Task goal: Continue the Zimbabwe COVID-19 lockdown update below, starting after its last sentence.

118 days of COVID-19 lockdown in Zimbabwe, the Ministry of Health and Child-Care reported that, as at 24 July 2020, the total number of COVID-19 cases had increased to 2 296 after 172 new cases tested positive, of which 152 are local transmissions. Cumulative recoveries are now at 514 cases. The death toll currently stands at 32, following 4 deaths recorded yesterday in Bulawayo, Harare and Midlands.
We continue to note with great distress the leadership crisis currently obtaining in the Ministry of Health and Child Care, which is the most critical institution towards the fight against the COVID-19 pandemic. This is nerve-wrecking, particularly at a time when the nation is experiencing an unparalleled spike in COVID-19 local transmission cases. A time like this requires real leadership to make tough decisions which will go a long way in flattening the curve. We urge the prioritisation on filling up the critical vacancies within the Ministry of Health and Child-Care.
Critical Emerging Issues
Reports suggest that hospitals could have become the epicentre of COVID-19. Latest reports reveal that approximately 70 staff members at Parirenyatwa Hospital, tested positive of COVID-19 virus. This comes barely a month after over 30 health personnel at Mpilo and UBH tested positive for COVID-19.
- We recommend actions to intensify and ensuring mandatory COVID-19 testing routine at all public hospitals.
- We further urge the safeguarding of all frontline workers, by ensuring among other things, provision of adequate PPE.

Supplied records:
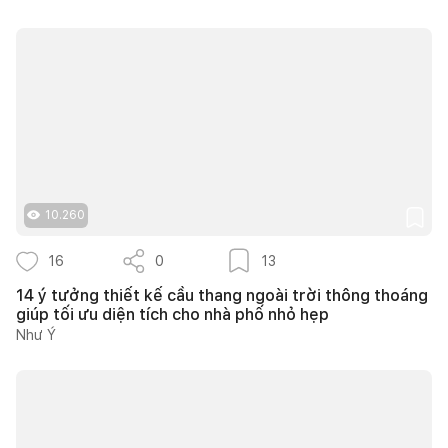
10.260
16
0
13
14 ý tưởng thiết kế cầu thang ngoài trời thông thoáng
giúp tối ưu diện tích cho nhà phố nhỏ hẹp
Như Ý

Answer for this exercise:
Religious gatherings and funerals
While there has been disharmony and inconsistency in terms of the lockdown position on religious gatherings, reports reveal non-compliance with COVID-19 regulations, by certain religious sects. The same reports have also been noted by our networks regarding funerals, where there is non-compliance with public health guidelines such as physical distancing and use of hand sanitizers.
- We continue to urge church leaders to safeguard their congregants by ensuring strict compliance with the containment laws and public health guidelines.
- We further urge the development and implementation of clear strategies for enforcing containment measures not only within religious gatherings.
Curfew and harassment by enforcement officers
Reports from our networks in Harare indicate the use of force by the enforcing agents in ensuring compliance with the 6pm curfew put in place in Government.
Reports reveal that some citizens who had been queuing for the scarce ZUPCO, in the CBD, were harassed and beaten by the enforcement agents, for failing to take heed of the curfew. Deeply distressed that reports indicate commuters walked over 20kms in the dark to reach their homes in response to the fear of being caught on the wrong side of the curfew despite having been waiting for the limited public transport for over 4 hours.
Distressed by the undue risk that women face in such circumstances due to gaps within policy, law and practice.
Noting that the challenges commuters are facing in accessing ZUPCO and navigating their way home:
- We urge Government to revisit its decision on the curfew times in direct response to the State capacity to provide state transport to the commuting public.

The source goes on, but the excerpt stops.